Did you know that Mongolia has an opera? Neither did I.

I found this clip while searching for triumphal march from Aida.





Judging by the quality of music and staging, I'd say that opera is probably quite popular there. For them to be able to mount such an amazing production, in a country with just 4 million people its pretty amazing. But however, judging from the applause, it seems to be in a rather small theater with limited seating capacity, and possibly only half full.

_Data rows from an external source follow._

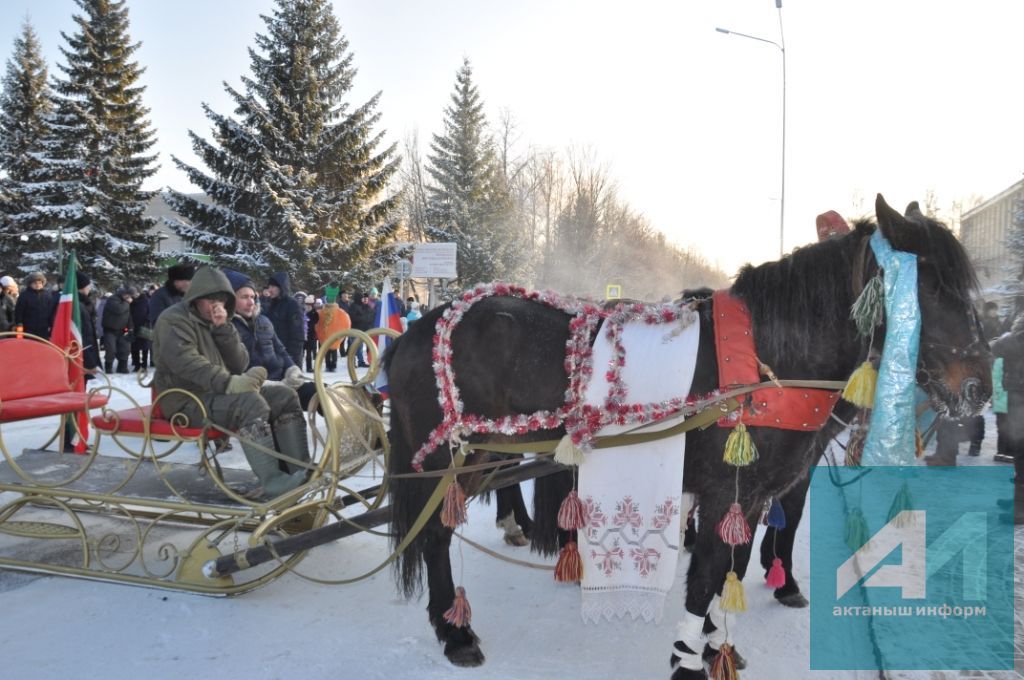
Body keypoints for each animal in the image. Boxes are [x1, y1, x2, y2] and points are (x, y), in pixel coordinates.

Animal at [385, 193, 991, 675]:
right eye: (931, 287)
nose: (980, 388)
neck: (765, 360)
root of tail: (420, 328)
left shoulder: (753, 494)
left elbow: (733, 570)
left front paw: (718, 644)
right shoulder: (727, 490)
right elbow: (705, 579)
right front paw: (688, 660)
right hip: (450, 459)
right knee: (435, 537)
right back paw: (455, 631)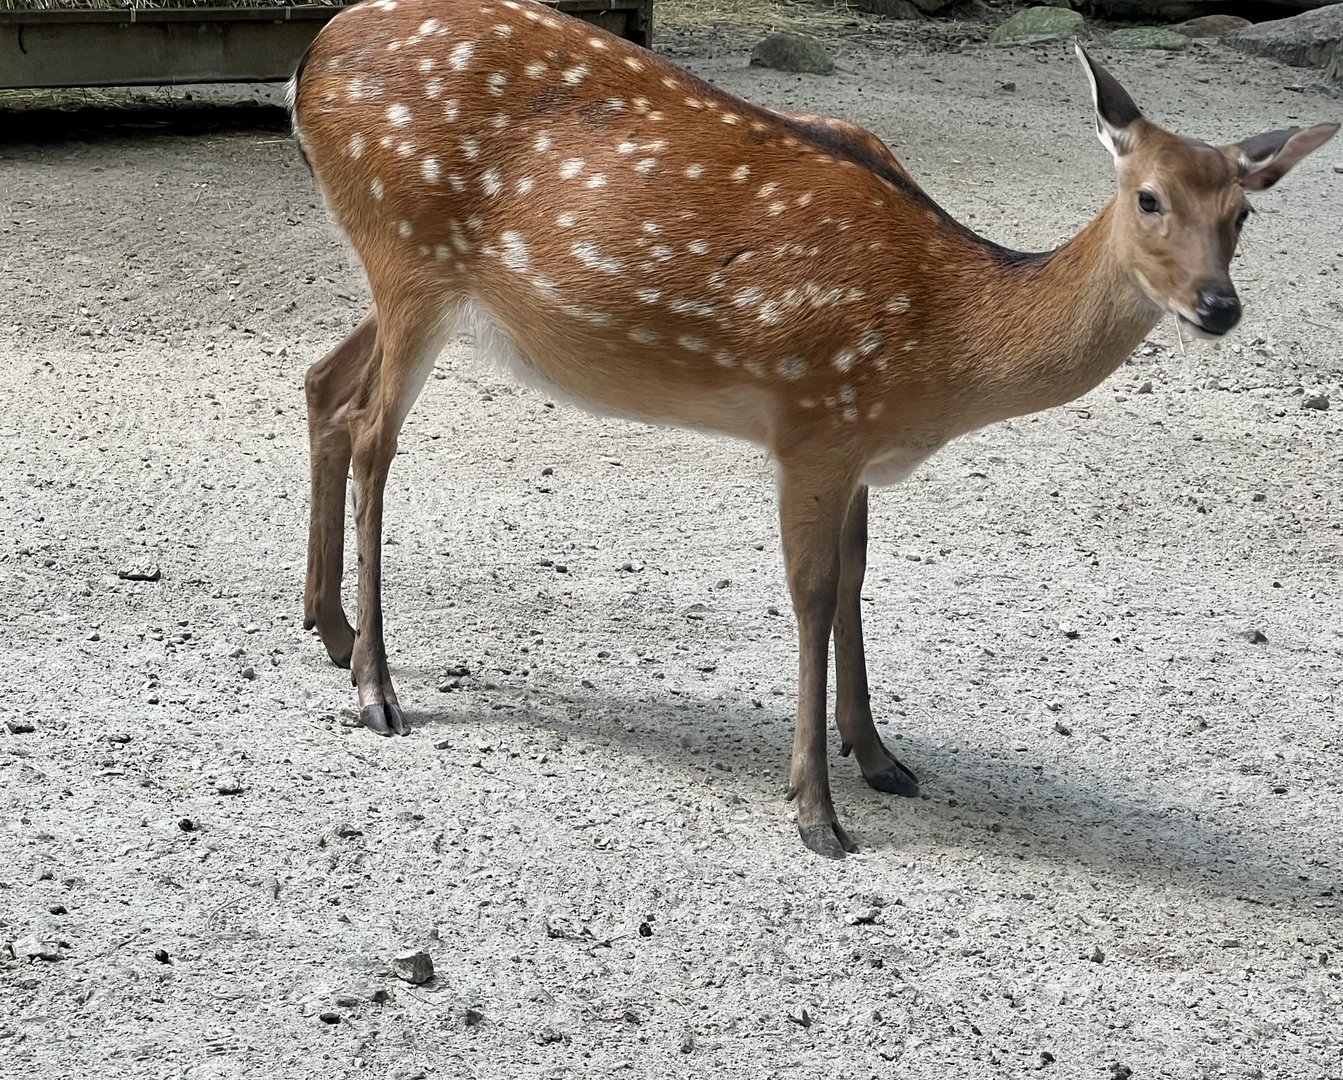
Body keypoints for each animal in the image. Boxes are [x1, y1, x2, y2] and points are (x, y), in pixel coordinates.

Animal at [290, 0, 1336, 858]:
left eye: (1243, 215)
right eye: (1147, 198)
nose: (1217, 307)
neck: (943, 348)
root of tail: (311, 58)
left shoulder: (858, 445)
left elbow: (859, 581)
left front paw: (879, 756)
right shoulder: (814, 416)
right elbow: (814, 592)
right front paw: (816, 811)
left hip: (410, 281)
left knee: (323, 386)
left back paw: (330, 629)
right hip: (409, 252)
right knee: (377, 434)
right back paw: (378, 688)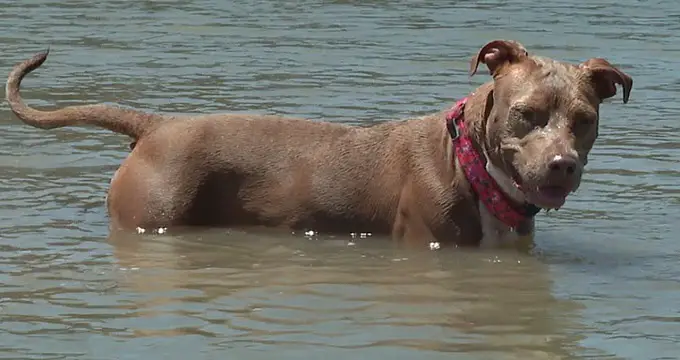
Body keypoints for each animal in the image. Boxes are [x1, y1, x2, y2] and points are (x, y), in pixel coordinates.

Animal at [6, 39, 632, 248]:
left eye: (584, 120)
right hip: (152, 216)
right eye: (526, 115)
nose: (562, 164)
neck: (473, 164)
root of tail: (156, 125)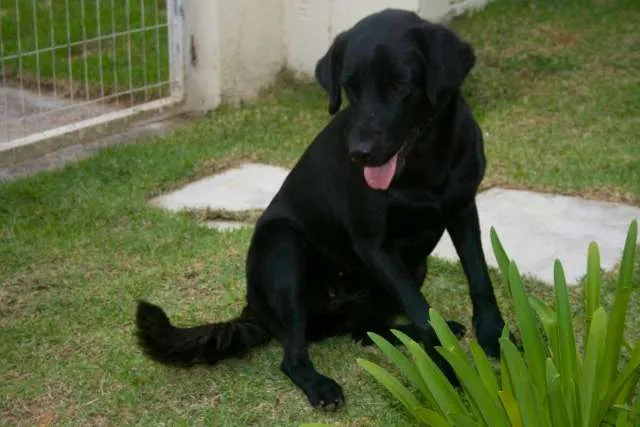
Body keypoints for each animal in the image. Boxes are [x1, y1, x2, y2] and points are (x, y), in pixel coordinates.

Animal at [138, 9, 508, 412]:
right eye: (350, 87)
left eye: (400, 84)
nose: (359, 154)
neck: (425, 162)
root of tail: (252, 309)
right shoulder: (373, 244)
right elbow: (421, 309)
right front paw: (452, 371)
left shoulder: (463, 210)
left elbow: (478, 280)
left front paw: (495, 339)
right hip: (283, 249)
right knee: (293, 355)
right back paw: (320, 386)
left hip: (413, 266)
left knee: (365, 330)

How are they able to afford to mount full scale productions? Are there a lot of extremely rich patrons in that country? Is the overall population of UlanBaatar relatively wealthy? What is their economy based on? Was it a touring production? The ballet does seem staged very similarily to that of the mets '89 production which you can watch here:


----------



## Cavaradossi (Aug 2, 2012)

Fascinating!

Mongolia was a Soviet satellite for much of the 20th century, so it probably originated with the Russian influence. Similarly, for a long time and maybe still, many US ballet companies were peppered with defectors from Cuba's stellar ballet program.


----------



## tyroneslothrop (Sep 5, 2012)

obwan said:


> Did you know that Mongolia has an opera? Neither did I.


Even more shocking--neither did Operabase!


----------